### DOCUMENT SECTION
"Astonishing." "Remarkable." "Sinister." Those are words that come up again and again when confronting the wave of voter-identification laws that has recently swept through more than 30 Republican-dominated state legislatures. The measures sound innocuous enough: When a voter shows up on Election Day, he or she must present valid photo ID in order to cast a ballot.
The goal, proponents say, is to combat in-person voter fraud—claiming to be someone you're not and entering a vote in their name. But study after study, including an exhaustive investigation by Arizona State University's Walter Cronkite School of Journalism and Mass Communication, has found almost no evidence that in-person voter fraud occurs. Culling through 5,000 documents over 10 weeks, the News21 project found only 10 cases of in-person voter fraud since 2000: about one case for every 15 million eligible voters.
What's more, requiring state or federally issued ID at the polls has been repeatedly shown by independent analyses to impose a disproportionate burden on the poor, the elderly, students and people of color.
"We've heard it time and time again; it really is a solution in search of a problem," said Stephen Spaulding, Washington, D.C.-based staff counsel for the nonprofit citizen's lobby group Common Cause.

### BRIEF A
Put the listing below into a numbered list, leaving out blank lines and the pictures.

### SUPPLIED RECORDS
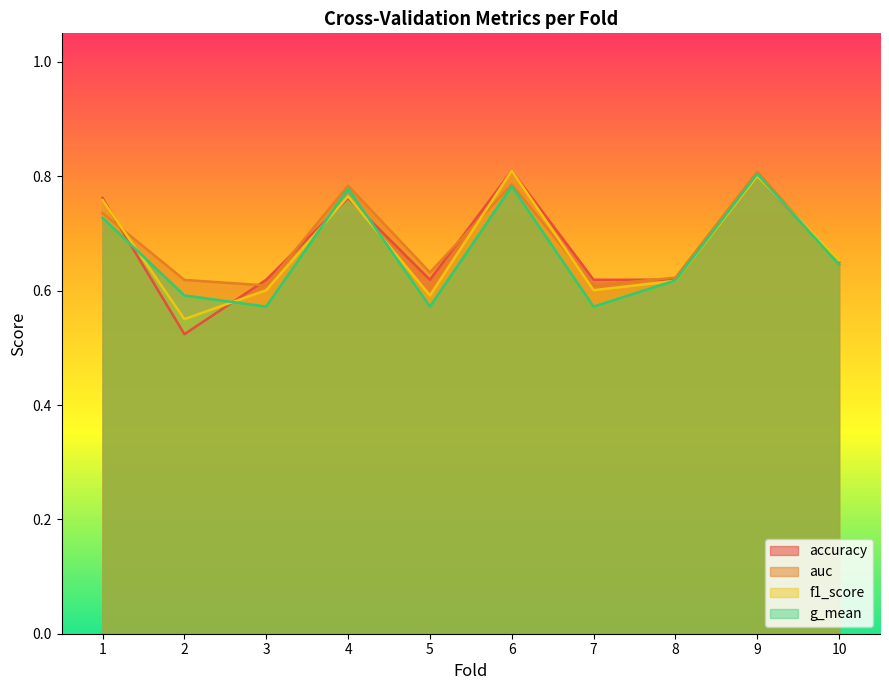

What is the difference between the second highest and minimum values in the accuracy series?

0.3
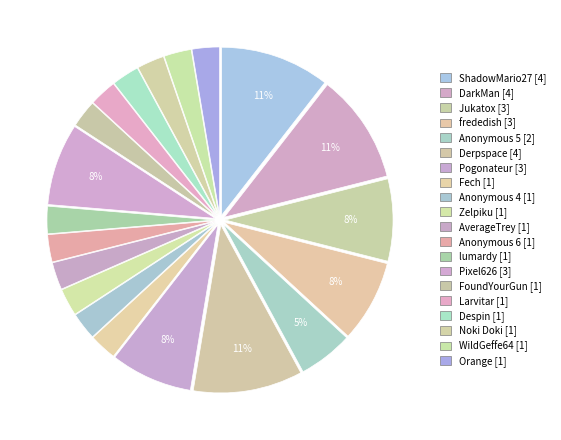

How many slices are in this pie chart?

20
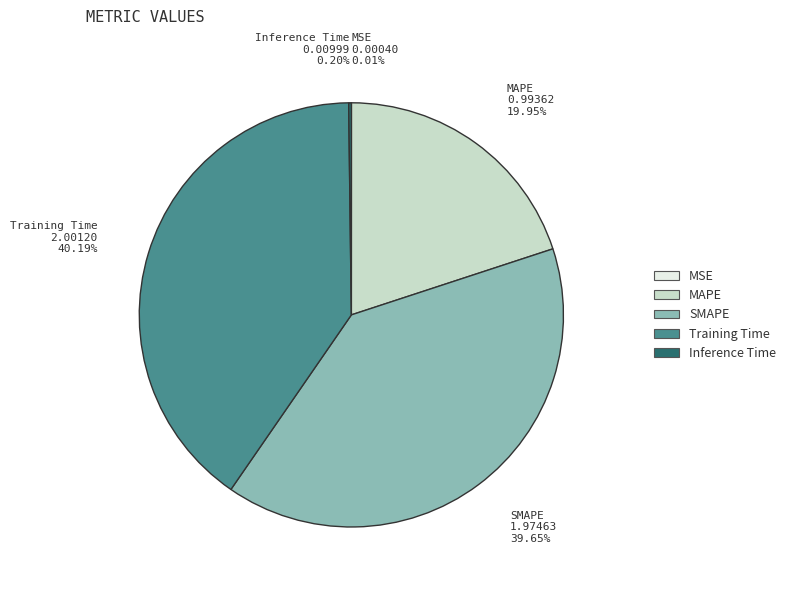

Does MAPE account for over 50% of the chart?

No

### BRIEF B
Name every group that the voter-ID article says is disproportionately burdened by requiring state or federally issued ID at the polls.

### RESULT A
1. What is the difference between the second highest and minimum values in the accuracy series?
2. 0.3
3. How many slices are in this pie chart?
4. 20
5. Does MAPE account for over 50% of the chart?
6. No

### RESULT B
The poor, the elderly, students, and people of color.